Mon, 12 May 2003

MTI urges Sutiyoso to seriously look into Rp 820b irregularities

Bambang Nurbianto, The Jakarta Post, Jakarta

The Indonesian Transparency Society (MTI) said Governor Sutiyoso was ultimately responsible for irregularities in the administration uncovered by the Supreme Audit Agency (BPK).

"The leader of any institution is responsible for what is done by his subordinates, so the governor should tell the head of each working unit to pay serious attention to the findings (by the BPK)," MTI chairman Sudirman Said told The Jakarta Post on Sunday.

Sudirman was commenting on an announcement by the BPK that it had uncovered about Rp 820 billion (US$97.62 million) in financial irregularities at eight institutions under the city administration's control and in four city-owned enterprises.

The findings were based on the BPK's audit of routine and developmental expenses in the 2001 and 2002 budgets at the eight institutions and the 2001 and 2002 books at the four city-owned companies.

City Audit Agency (Bawasda) chairman Firman Hutajulu played down the BPK's findings, saying such irregularities should not be interpreted as indications of corruption. He said the irregularities could be mere procedural and administrative errors.

Sudirman criticized Firman for trying to simplify and brush off the irregularities. He said these kinds of statements usually indicated a city official trying to cover up mistakes.

"If they (Bawasda) worked well, they would have detected the irregularities in the use of taxpayer money by institutions under the city administration's control," Sudirman told the Post.

He said if existing control mechanisms worked well irregularities and corruption in government agencies could be curbed, pointing to fact that there were numerous institutions whose task it was to supervise the administration, including BPK, the development and financial audit agency (BPKP), Bawasda and inspectorate offices.

The commitment of the top leaders in the administration to fighting corruption is key for eradicating corruption, collusion and nepotism, Sudirman added.

The difficulty in fighting corruption in the bureaucracy, Sudirman said, is that there is a lack of commitment to dealing with the issue because officials are reluctant to punish those guilty of the crime.

"It is easy to see why corruption in the bureaucracy cannot be curbed, as officials who frequently commit the offense are never punished by their bosses," Sudirman said.

Meanwhile, the chairman of the City Council's Commission D for development affairs, Koeswadi Soesilohardjo, stressed the need for the city administration to follow up on the BPK report to see if any crimes were committed.

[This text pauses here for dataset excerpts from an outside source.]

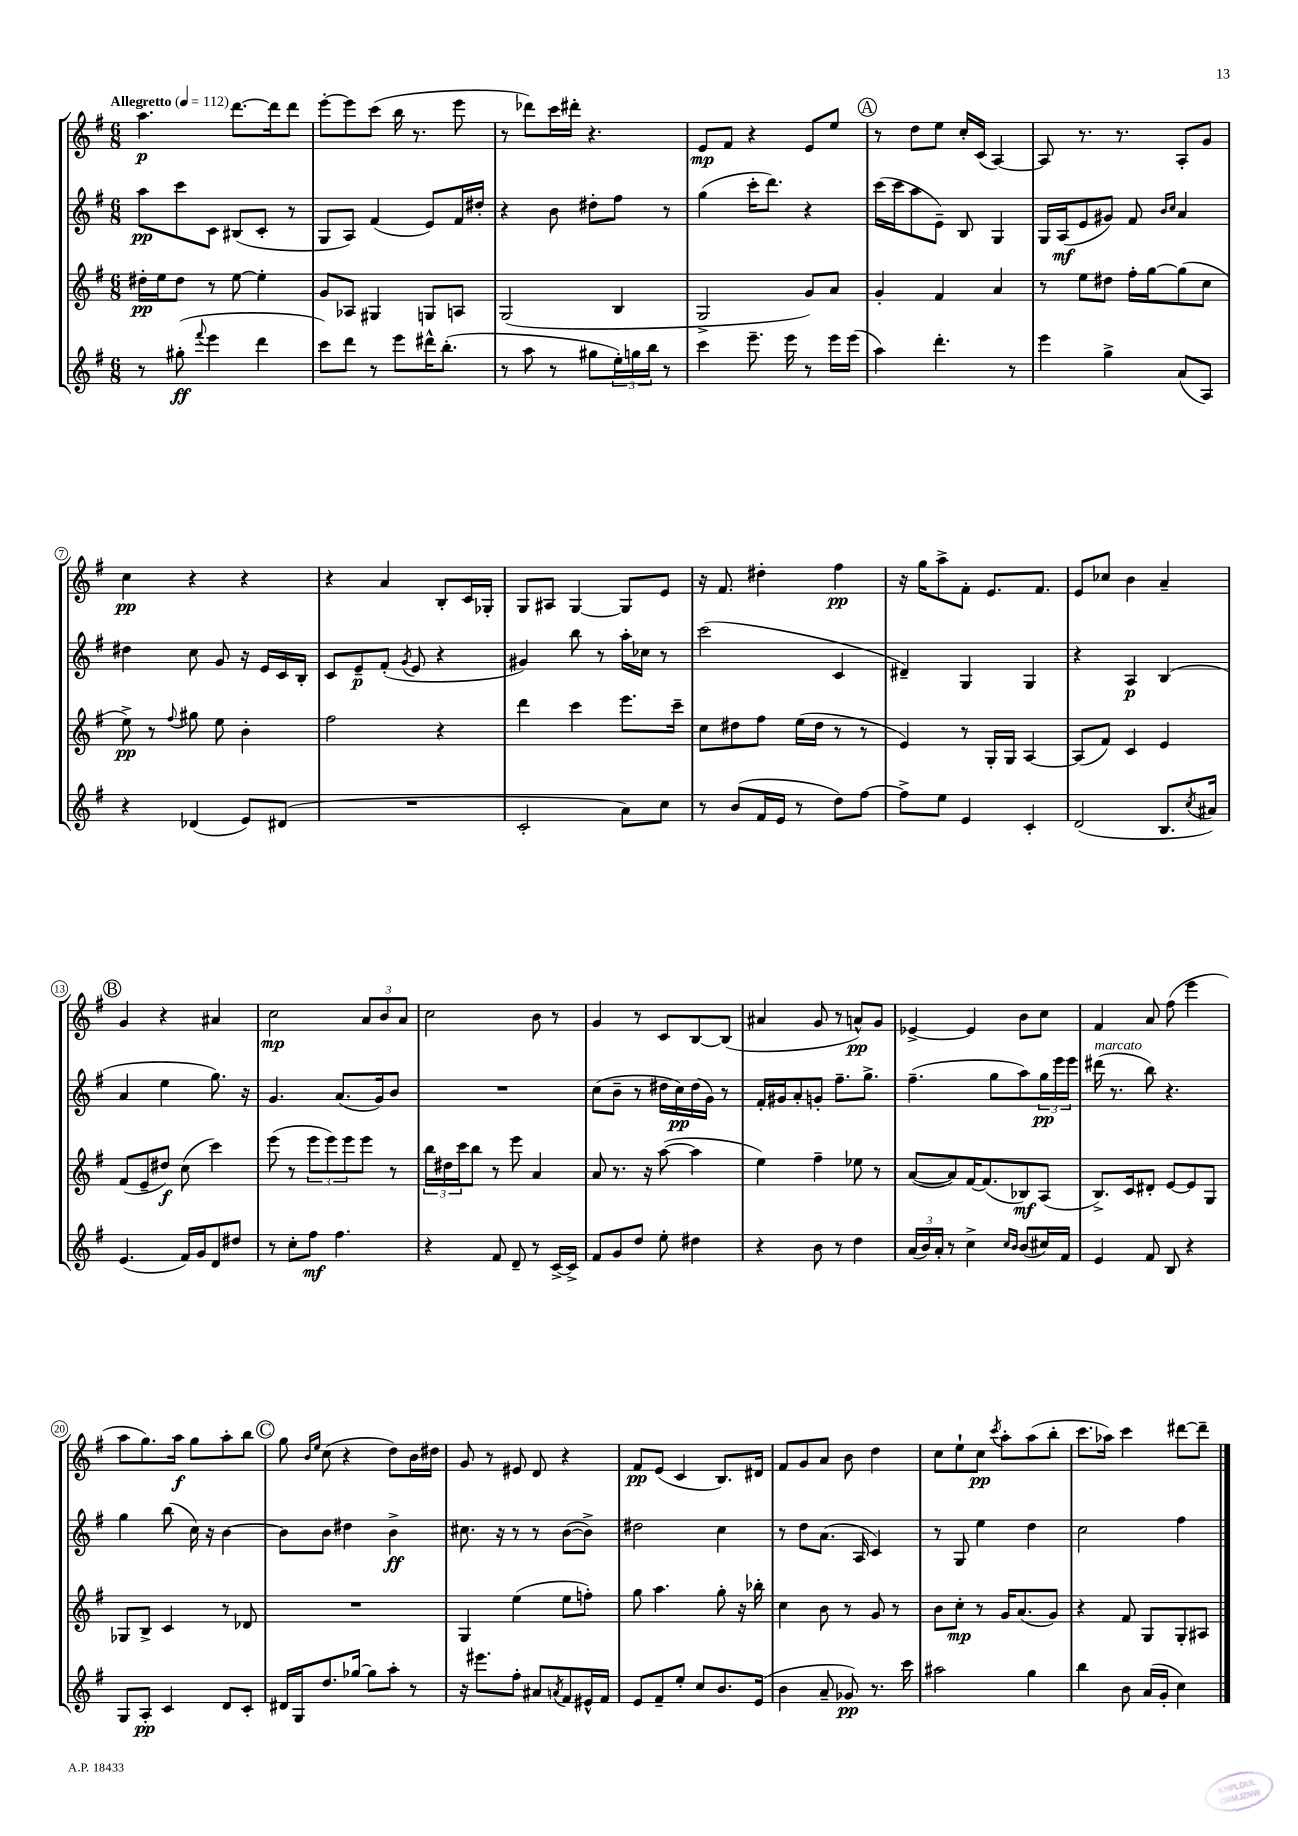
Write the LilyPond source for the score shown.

<<
\new StaffGroup <<
\new Staff = "s0" {
    \clef treble \key g \major \numericTimeSignature \time 6/8 \tempo "Allegretto" 4 = 112
    a''4.\p d'''8.~ d'''16 d'''8 |
    e'''8~-. e'''8 c'''8( b''16 r8. e'''8 |
    r8 des'''8) c'''16 dis'''16-. r4. |
    e'8\mp fis'8 r4 e'8 e''8 |
    \mark \markup { \circle "A" } r8 d''8 e''8 c''16-. c'16( a4~) |
    a8 r8. r8. a8-. g'8 |
    c''4\pp r4 r4 |
    r4 a'4 b8-. c'16 ges16-. |
    g8 ais8 g4~ g8 e'8 |
    r16 fis'8. dis''4-. fis''4\pp |
    r16 g''16 a''8-> fis'8-. e'8. fis'8. |
    e'8 ces''8 b'4 a'4-- |
    \mark \markup { \circle "B" } g'4 r4 ais'4 |
    c''2\mp \tuplet 3/2 { a'8 b'8 a'8 } |
    c''2 b'8 r8 |
    g'4 r8 c'8 b8~ b8( |
    ais'4 g'8 r8 a'8-^\pp) g'8 |
    ees'4~-> ees'4 b'8 c''8 |
    fis'4 a'8 fis''8( e'''4 |
    a''8 g''8.) a''16\f g''8 a''8-. b''8 |
    \mark \markup { \circle "C" } g''8 \grace { b'16 e''16 } c''8( r4 d''8) b'16 dis''16 |
    g'8 r8 eis'8 d'8 r4 |
    fis'8\pp e'8( c'4 b8.) dis'16 |
    fis'8 g'8 a'8 b'8 d''4 |
    c''8 e''8-! c''8\pp \acciaccatura { c'''8 } a''8-. a''8( b''8-. |
    c'''8. aes''16) c'''4 dis'''8~ dis'''8-- \bar "|." |
}
\new Staff = "s1" {
    \clef treble \key g \major \numericTimeSignature \time 6/8
    a''8\pp c'''8 c'8 bis8( c'8-. r8 |
    g8 a8) fis'4( e'8) fis'16 dis''16-. |
    r4 b'8 dis''8-. fis''8 r8 |
    g''4( c'''16-. d'''8.) r4 |
    \mark \markup { \circle "A" } c'''16( c'''16 a''8 e'8--) b8 g4 |
    g16 a16\mf( e'8 gis'8) fis'8 \grace { b'16 c''16 } a'4 |
    dis''4 c''8 g'8 r16 e'16 c'16 b16-. |
    c'8 e'8--\p fis'8-.( \acciaccatura { g'8 } e'8 r4 |
    gis'4) b''8 r8 a''16-. ces''16 r8 |
    c'''2( c'4 |
    dis'4--) g4 g4 |
    r4 a4\p b4( |
    \mark \markup { \circle "B" } a'4 e''4 g''8.) r16 |
    g'4. a'8.( g'16) b'8 |
    R2. |
    c''8( b'8-- r8 dis''16 c''16\pp) dis''16( g'16) r8 |
    fis'16-. gis'16 a'8-. g'8-. fis''8.-- g''8.-> |
    fis''4.--( g''8 a''8) \tuplet 3/2 { g''16\pp e'''16 e'''16 } |
    dis'''16^\markup { \italic "marcato" }( r8. b''8) r4. |
    g''4 b''8( c''16) r16 b'4~ |
    \mark \markup { \circle "C" } b'8 b'8 dis''4 b'4->\ff |
    cis''8. r16 r8 r8 b'8~( b'8->) |
    dis''2 c''4 |
    r8 d''8 a'8.( a16 c'4) |
    r8 g8 e''4 d''4 |
    c''2 fis''4 \bar "|." |
}
\new Staff = "s2" {
    \clef treble \key g \major \numericTimeSignature \time 6/8
    dis''16-.\pp e''16 dis''8 r8 e''8~ e''4-. |
    g'8 aes8 gis4 g8 a8 |
    g2( b4 |
    g2-> g'8) a'8 |
    \mark \markup { \circle "A" } g'4-. fis'4 a'4 |
    r8 e''8 dis''8 fis''16-. g''16~ g''8( c''8 |
    e''8->\pp) r8 \appoggiatura { fis''8 } gis''8 e''8 b'4-. |
    fis''2 r4 |
    d'''4 c'''4 e'''8. c'''16-- |
    c''8 dis''8 fis''8 e''16( dis''16 r8 r8 |
    e'4) r8 g16-. g16 a4~ |
    a8( fis'8) c'4 e'4 |
    \mark \markup { \circle "B" } fis'8( e'8-- dis''8\f) c''8( c'''4) |
    e'''8( r8 \tuplet 3/2 { e'''8 e'''8) e'''8 } e'''8 r8 |
    \tuplet 3/2 { b''16 dis''16 c'''16 } b''8 r8 e'''8 a'4 |
    a'8 r8. r16 a''8~( a''4 |
    e''4) fis''4-- ees''8 r8 |
    a'8~( a'8) fis'16~ fis'8.( bes8\mf) a8( |
    b8.->) c'16 dis'8-. e'8~ e'8 g8 |
    ges8 b8-> c'4 r8 des'8 |
    \mark \markup { \circle "C" } R2. |
    g4 e''4( e''8 f''8-.) |
    g''8 a''4. g''8-. r16 bes''16-. |
    c''4 b'8 r8 g'8 r8 |
    b'8 c''8-.\mp r8 g'16 a'8.( g'8) |
    r4 fis'8 g8 g8-. ais8 \bar "|." |
}
\new Staff = "s3" {
    \clef treble \key g \major \numericTimeSignature \time 6/8
    r8 gis''8-.\ff( \appoggiatura { fis'''8 } e'''4 d'''4 |
    c'''8) d'''8 r8 e'''8 dis'''16-^ b''8.-.( |
    r8 a''8 r8 gis''8 \tuplet 3/2 { e''16-.) g''16 b''16 } r8 |
    c'''4 e'''8.-- e'''16 r8 e'''16 e'''16( |
    \mark \markup { \circle "A" } a''4) d'''4.-. r8 |
    e'''4 g''4-> a'8( a8) |
    r4 des'4( e'8) dis'8( |
    R2. |
    c'2-. a'8) c''8 |
    r8 b'8( fis'16 e'16 r8 d''8) fis''8~ |
    fis''8-> e''8 e'4 c'4-. |
    d'2( b8. \acciaccatura { c''8 } ais'16) |
    \mark \markup { \circle "B" } e'4.( fis'16) g'16 d'8 dis''8 |
    r8 c''8-. fis''8\mf fis''4. |
    r4 fis'8 d'8-- r8 c'16~-> c'16-> |
    fis'8 g'8 d''8 e''8-. dis''4 |
    r4 b'8 r8 d''4 |
    \tuplet 3/2 { a'16( b'16) a'16-. } r8 c''4-> \grace { c''16 b'16 } b'8( cis''16) fis'16 |
    e'4 fis'8 b8 r4 |
    g8 a8-.\pp c'4 d'8 c'8-. |
    \mark \markup { \circle "C" } dis'16 g16 d''8. ges''16~ ges''8 a''8-. r8 |
    r16 eis'''8. fis''8-. ais'8 \acciaccatura { a'8 } fis'8 eis'16-^ fis'16 |
    e'8 fis'8-- e''8-. c''8 b'8. e'16( |
    b'4 a'8-- ges'8\pp) r8. c'''16 |
    ais''2 g''4 |
    b''4 b'8 a'16( g'16-. c''4) \bar "|." |
}
>>
>>
\layout { \context { \Score \override BarNumber.stencil = #(make-stencil-circler 0.1 0.3 ly:text-interface::print) } }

An investigation would help determine whether the irregularities were the result of corruption or were merely administrative and procedure mistakes, he said.

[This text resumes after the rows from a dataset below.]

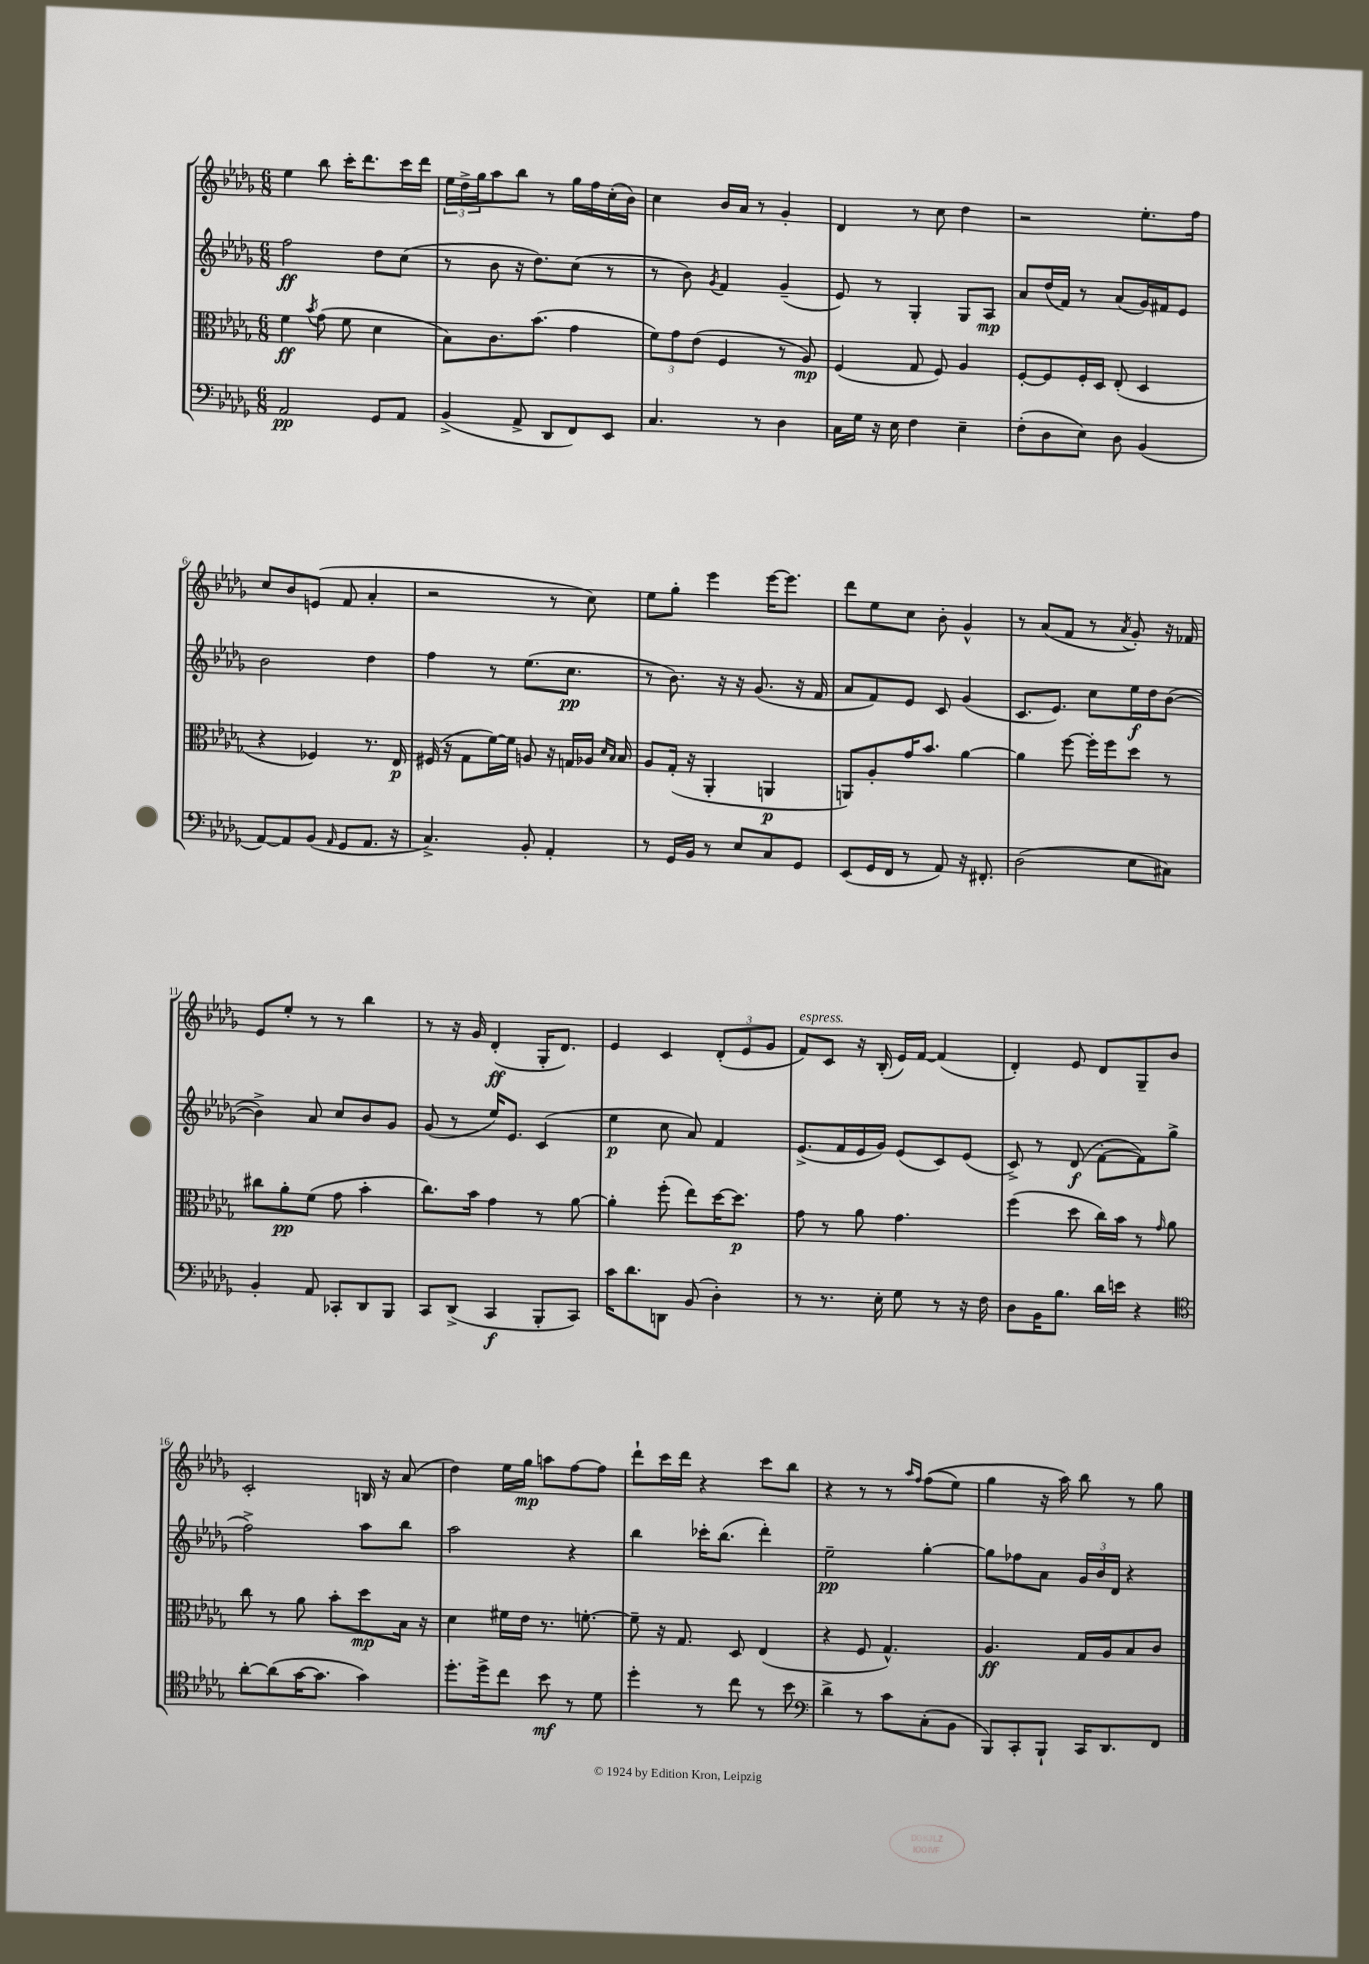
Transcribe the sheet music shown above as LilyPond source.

<<
\new StaffGroup <<
\new Staff = "s0" {
    \clef treble \key des \major \numericTimeSignature \time 6/8
    ees''4 bes''8 c'''16-. des'''8. c'''16 des'''16 |
    \tuplet 3/2 { ees''16 des''16-> ges''16 } aes''8 bes''8 r8 ges''16 f''16 c''16-.( bes'16) |
    c''4 bes'16 aes'16 r8 ges'4-. |
    des'4 r8 c''8 des''4 |
    r2 ees''8.-. f''16 |
    c''8 bes'8 e'8( f'8 aes'4-. |
    r2 r8 c''8) |
    ees''8 ges''8-. ees'''4 ees'''16~ ees'''8. |
    des'''8 ees''8 c''8 bes'8-. ges'4-^ |
    r8 aes'8( f'8 r8 \acciaccatura { aes'8 } ges'8-.) r16 fes'16 |
    ees'8 ees''8-. r8 r8 bes''4 |
    r8 r16 ges'16 des'4-.\ff( ges16-. des'8.) |
    ees'4 c'4 \tuplet 3/2 { des'8-.( ees'8 ges'8 } |
    f'8^\markup { \italic "espress." }) c'8 r16 bes16-.( ees'16) f'16~ f'4( |
    des'4-.) ees'8 des'8 ges8-- bes'8 |
    c'2-. b16 r16 aes'8( |
    des''4) ees''16 ges''16\mp a''8 f''8~ f''8 |
    des'''8-! c'''16 des'''16 r4 c'''8 bes''8 |
    r4 r8 r8 \grace { aes''16 f''16 } f''8(\( ees''8) |
    ges''4 r16 aes''16\) bes''8 r8 ges''8 \bar "|." |
}
\new Staff = "s1" {
    \clef treble \key des \major \numericTimeSignature \time 6/8
    f''2\ff des''8 c''8( |
    r8 bes'8 r16 des''8.) c''8( r8 |
    r8 bes'8) \acciaccatura { ges'8 } f'4 ges'4--( |
    ees'8) r8 ges4-. ges8 aes8\mp |
    aes'8 des''16( f'16) r8 aes'8( ges'16) fis'16 ees'8 |
    bes'2 des''4 |
    f''4 r8 ees''8.( c''8.\pp |
    r8 bes'8.) r16 r16 ges'8.( r16 f'16 |
    aes'8 f'8) ees'8 c'8 ges'4( |
    c'8. ees'8.) c''8 ees''16\f des''16 bes'8~( |
    bes'4->) aes'8 c''8 bes'8 ges'8 |
    ges'8( r8 ees''16) ees'8. c'4( |
    ees''4\p c''8 aes'8) f'4 |
    ees'8.->( f'16 ees'16 ges'16) ees'8( c'8) ees'8( |
    c'8->) r8 des'8\f( f'8~-. f'8) ges''8->( |
    f''2->) aes''8 bes''8 |
    aes''2 r4 |
    bes''4 ces'''16-. bes''8.( des'''4-.) |
    ees''2--\pp ges''4~-. |
    ges''8 fes''8 aes'8 \tuplet 3/2 { ges'16 bes'16 des'16 } r4 \bar "|." |
}
\new Staff = "s2" {
    \clef alto \key des \major \numericTimeSignature \time 6/8
    f'4\ff \acciaccatura { bes'8 } ges'8( f'8 des'4 |
    bes8) c'8. bes'8.( ges'4 |
    \tuplet 3/2 { f'8) ges'8 ees'8( } f4 r8 aes8\mp) |
    f4( ges8 f8) aes4 |
    f8~-. f8 f16-. des16 ees8-.( des4 |
    r4 fes4) r8. ees16\p |
    fis16( r16 ges8 f'16~) f'16 a8 r16 g16 aes16 \grace { des'16 bes16 } bes16 |
    aes8 ges16-.( r16 aes,4-. a,4\p |
    a,8) aes8-. ges'16 bes'8. aes'4~ |
    aes'4 f''8~ f''16-. f''16 des''8 r8 |
    cis''8 aes'8-.\pp f'8( ges'8 bes'4-. |
    c''8.) bes'16 ges'4 r8 aes'8~ |
    aes'4-. f''8-.( ees''8) des''16~ des''8.\p |
    ges'8 r8 aes'8 ges'4. |
    f''4( des''8 c''16) bes'16 r8 \grace { ges'16 } aes'8 |
    c''8 r8 aes'8 bes'8-. des''8\mp bes16 r16 |
    des'4 fis'16 ees'16 r8. f'8.~-. |
    f'8-- r16 ges8. des8 ees4( |
    r4 f8 ges4.-^) |
    aes4.\ff ges16 aes16 bes8 c'8 \bar "|." |
}
\new Staff = "s3" {
    \clef bass \key des \major \numericTimeSignature \time 6/8
    aes,2\pp ges,8 aes,8 |
    bes,4->( aes,8-> des,8 f,8) ees,8 |
    c4. r8 des4 |
    c16 ges16 r16 ees16 f4 ees4-- |
    f8-.( des8 ees8) des8 bes,4( |
    aes,8~) aes,8 bes,8( \grace { aes,16 } ges,8 aes,8. r16 |
    c4.->) bes,8-. aes,4-. |
    r8 ges,16 bes,16 r8 ees8 c8 ges,8 |
    ees,8( ges,16 f,16 r8 aes,8) r16 fis,8.-. |
    des2( ees8 cis8) |
    bes,4-. aes,8 ces,8-. des,8 bes,,8 |
    c,8 des,8->( c,4\f bes,,8-. c,8) |
    c'16 des'8. d,8 bes,8( des4-.) |
    r8 r8. ees16-. ges8 r8 r16 f16 |
    des8 bes,16 bes8. des'16 e'16 r4 |
    \clef tenor aes'8~-. aes'8( ges'16~ ges'8. ges'4) |
    des''8.-. des''16-> c''8 bes'8\mf r8 des'8 |
    des''4-. r8 c''8 r8 bes'8 |
    \clef bass des'4-> r8 c'8 c8-.( bes,8 |
    bes,,8) c,8-. bes,,8-! c,16 des,8. f,8 \bar "|." |
}
>>
>>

"If the governor does not follow up on the findings, it could lead to suspicion that he was involved in the irregularities committed by his subordinates," Koeswadi said, adding that if there was adequate evidence of corruption the suspects should be taken to court.

According to recent reports, there are a number of outstanding corruption cases allegedly involving city officials. Almost none of these cases have ended up in the courts. In a few cases several low-ranking officials received administrative sanctions, but their supervisors were untouched.